Modulation of the growth of transformed cells by human tumor necrosis factor-alpha and interferon-gamma

Recombinant human tumor necrosis factor-alpha (rHuTNF-alpha) inhibited growth of the cervical carcinoma cell line, ME-180neo, at doses greater than 50 units/ml, but stimulated the growth of these cells at low doses (0.1-10 units/ml). ME-180neo variants selected for resistance to the cytotoxic effects of rHuTNF-alpha retained the ability to be growth stimulated at all concentrations tested. ME-180neo cells and the rHuTNF-alpha-resistant ME-180neo variants possessed equivalent steady state numbers of TNF-alpha receptors with similar Kd values. Recombinant human interferon-gamma (rHuIFN-gamma) augmented the rHuTNF-alpha-induced cytotoxic response of ME-180neo cells and overcame the resistance of the ME-180neo variants to rHuTNF-alpha cytotoxicity.

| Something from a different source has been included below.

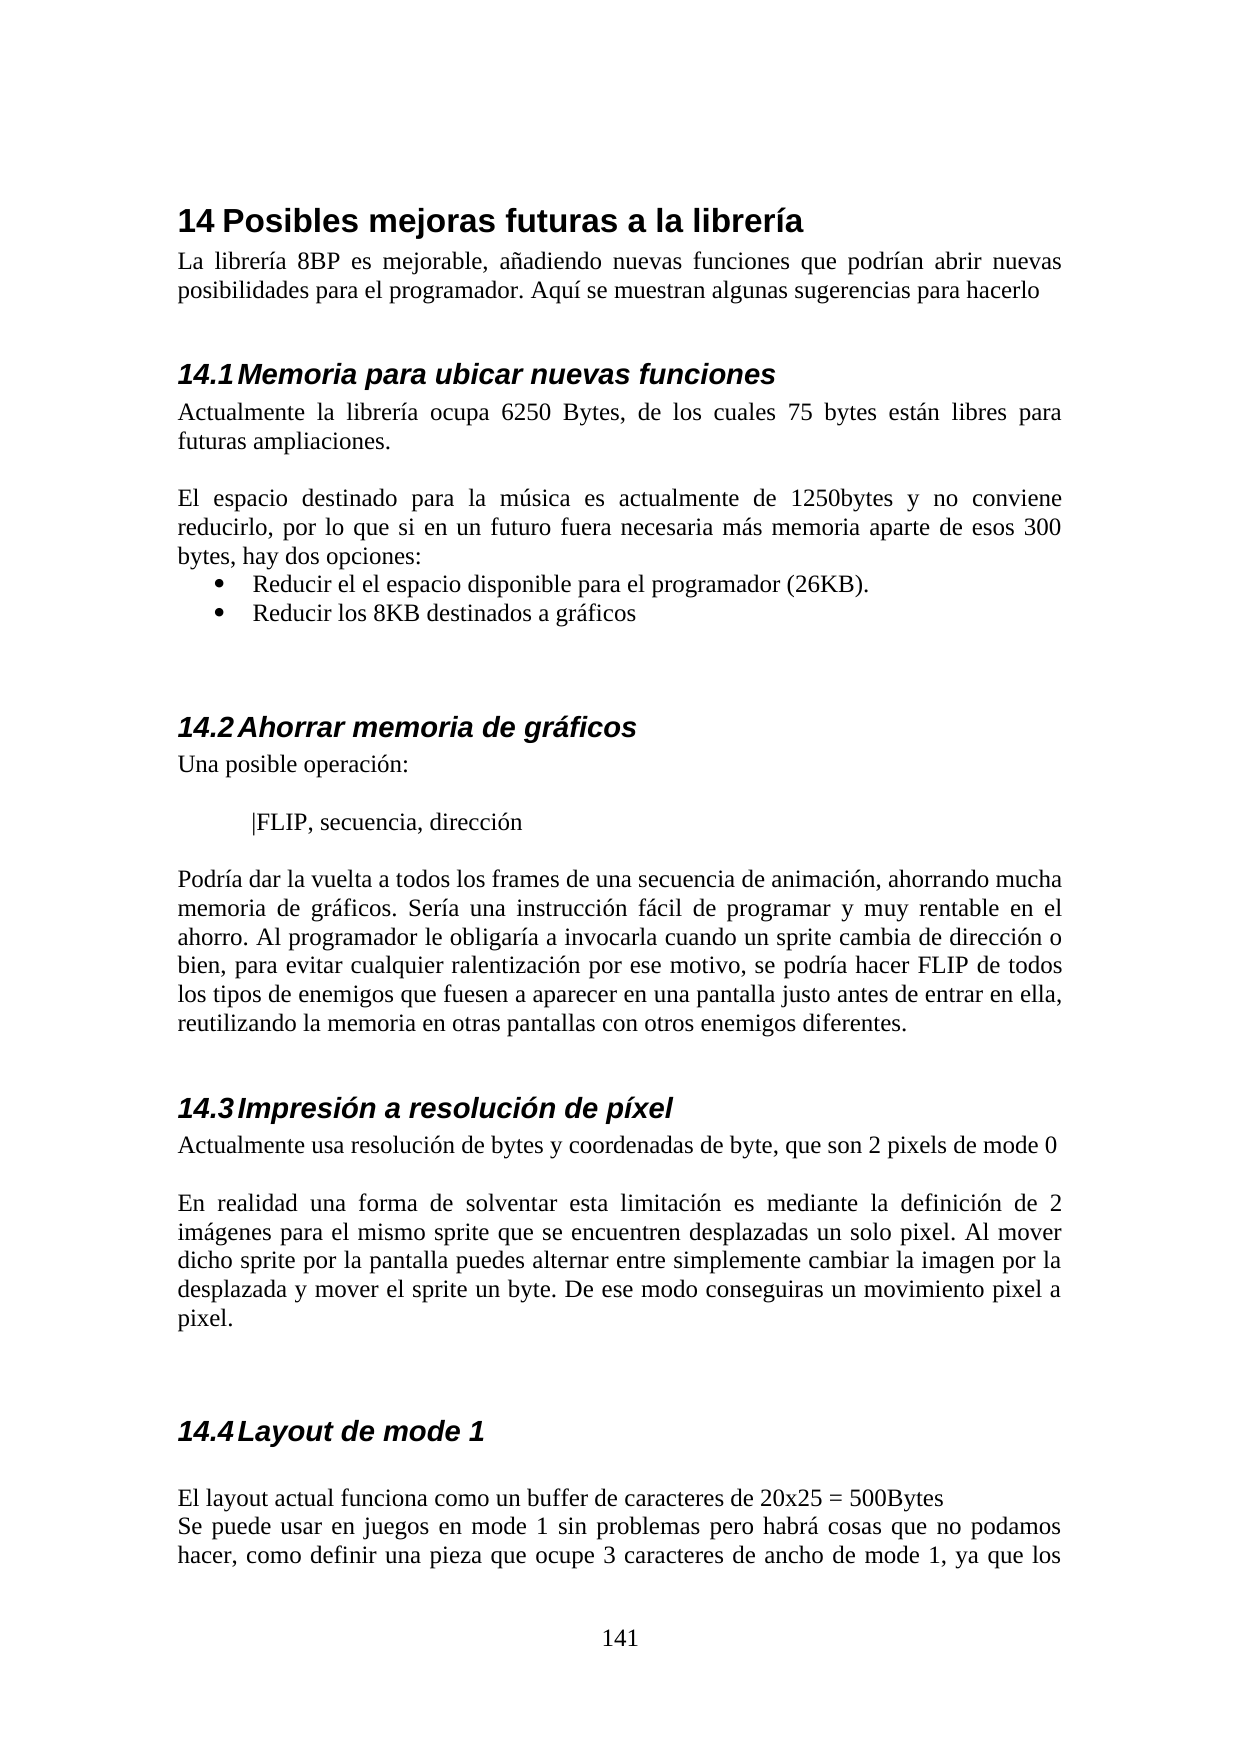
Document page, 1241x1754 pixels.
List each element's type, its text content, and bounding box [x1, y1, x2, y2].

In separate experiments we were able to show that the number of TNF-alpha binding sites on both rHuTNF-alpha-sensitive and -resistant ME-180neo cells was similar and was increased by treatment with rHuIFN-gamma. These results suggest that the growth stimulation of tumor cells mediated by rHuTNF-alpha can be dissociated from the cytotoxic response and that these responses are not related to the number or affinity of TNF-alpha binding sites.